# Entries shown

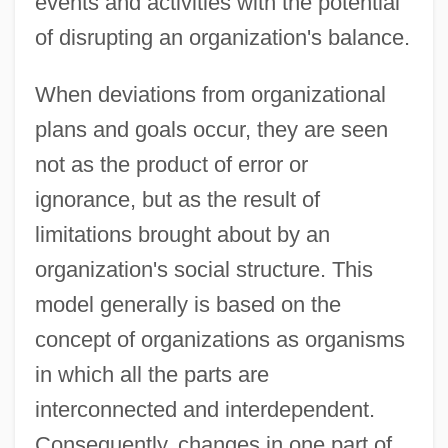
events and activities with the potential
of disrupting an organization's balance.
When deviations from organizational
plans and goals occur, they are seen
not as the product of error or
ignorance, but as the result of
limitations brought about by an
organization's social structure. This
model generally is based on the
concept of organizations as organisms
in which all the parts are
interconnected and interdependent.
Consequently, changes in one part of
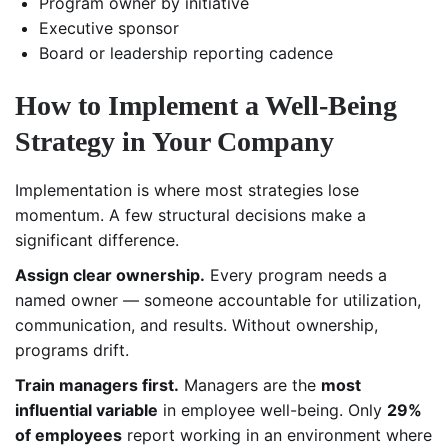
Program owner by initiative
Executive sponsor
Board or leadership reporting cadence
How to Implement a Well-Being
Strategy in Your Company
Implementation is where most strategies lose
momentum. A few structural decisions make a
significant difference.
Assign clear ownership.
Every program needs a
named owner — someone accountable for utilization,
communication, and results. Without ownership,
programs drift.
Train managers first.
Managers are the
most
influential variable
in employee well-being. Only
29%
of employees
report working in an environment where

# To do
Can you repeat the lines from the start through the one containing "Consequently, changes in one part of", replacing "organization's" with "institution's" and changing nothing else? Leave the pictures out.

# Solved problem
events and activities with the potential
of disrupting an institution's balance.
When deviations from organizational
plans and goals occur, they are seen
not as the product of error or
ignorance, but as the result of
limitations brought about by an
institution's social structure. This
model generally is based on the
concept of organizations as organisms
in which all the parts are
interconnected and interdependent.
Consequently, changes in one part of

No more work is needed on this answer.